How to Embrace Interdependence

From your first breath to your last, you are an absolutely dependent and needy being. Your smallest decision, like putting sugar on your oatmeal, is dependent on thousands of others who cultivated fields, harvested, packaged, drove trucks, stocked stores, etc.

Though you might often take for granted the presence of air, food, and water, when asked you can likely easily acknowledge your dependence on others and the environment in a physical way. 

Acknowledging your emotional / psychological dependence may not be so easy or straightforward.*  You might believe that real adults are supposed to be responsible and take care of themselves and that you should be independent and meet your needs on your own, or not have needs at all.

The fact is that you are constantly moving through a cycle of needs.  First, you become aware of a need, then you take an action to meet it by interacting with others and the environment, then you experience satisfaction of the met need, and then you rest in completion.  This cycle flows smoothly or not, depending on your relationship to it.

In learning Mindful Compassionate Dialogue, you often hear about how important it is that you take full responsibility for your needs.  But this isn't about being independent.  It's about responsible interdependence. You are constantly meeting the needs of others as they are meeting your needs. In a healthy interdependent flow, you get to have your needs met while being in harmony with and meeting the needs of others.

You can become more responsible in this flow of interdependence by noticing exactly how needs are met or unmet for yourself and others, and communicating directly about this. In this way, you can work to create ever more subtle levels of conscious consideration among the groups of people with whom you interact.

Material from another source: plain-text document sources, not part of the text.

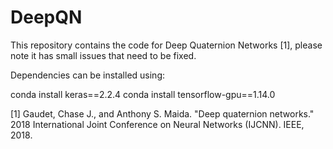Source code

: # DeepQN

This repository contains the code for Deep Quaternion Networks [1], please note it has small issues that need to be fixed.

Dependencies can be installed using:

conda install keras==2.2.4
conda install tensorflow-gpu==1.14.0


[1] Gaudet, Chase J., and Anthony S. Maida. "Deep quaternion networks." 2018 International Joint Conference on Neural Networks (IJCNN). IEEE, 2018.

When you imagine you are independent of others, there is a subtle shaming of the fact that you need others to thrive.  Shame shuts you down to your own experience.  Shaming and shutting down can look a lot of different ways on the outside. You might cope by creating a facade of smiles and friendliness. You might cope by becoming goal-oriented and keeping a near-constant schedule of activity. You might also simply get by in a depressed state, doing what you can to keep yourself going.

However, the drive to thrive is an unstoppable force. You will take action to meet your needs. In the presence of shame, this action is an underground movement and often takes the form of unconscious habitual strategies that tend to cost as many needs as they meet.

In cultivating a responsible interdependence, you are asked to drop the illusion of independence and stand upright and transparent in the truth of your neediness. You take responsibility for this truth in many ways. Here are a few possibilities:

  • Practicing mindfulness and meditation, and becoming ever more conscious of the complexity of your experience.

  • Stating your needs, making requests, and entering creative needs-based negotiation regarding what works best for all.

  •  Guessing the needs of others and asking them what would meet their needs.

  • Noticing when needs are met and expressing appreciation frequently.

  • Availing yourself of opportunities to meet your physical needs thoroughly with clean water, healthy food, consistent exercise, and enough rest and sleep.

Accepting your dependence on others and your environment allows you to stand more fully in choicefulness about how to live interdependence and more frequently live and flow from gratitude.

Practice

This week, notice your interdependence by naming all the people who met your needs that day.  Let yourself include the simple and mundane, like the grocery clerk who met a need for kindness by offering an authentic smile and eye contact, or the person in the car who paused for you so you could walk across a busy street.

*In the book A General Theory of Love  by Thomas; Amini, Fari; Lannon, and Richard Lewis (Jan 9, 2001), our emotional / psychological interdependence is explored through decades of research studies.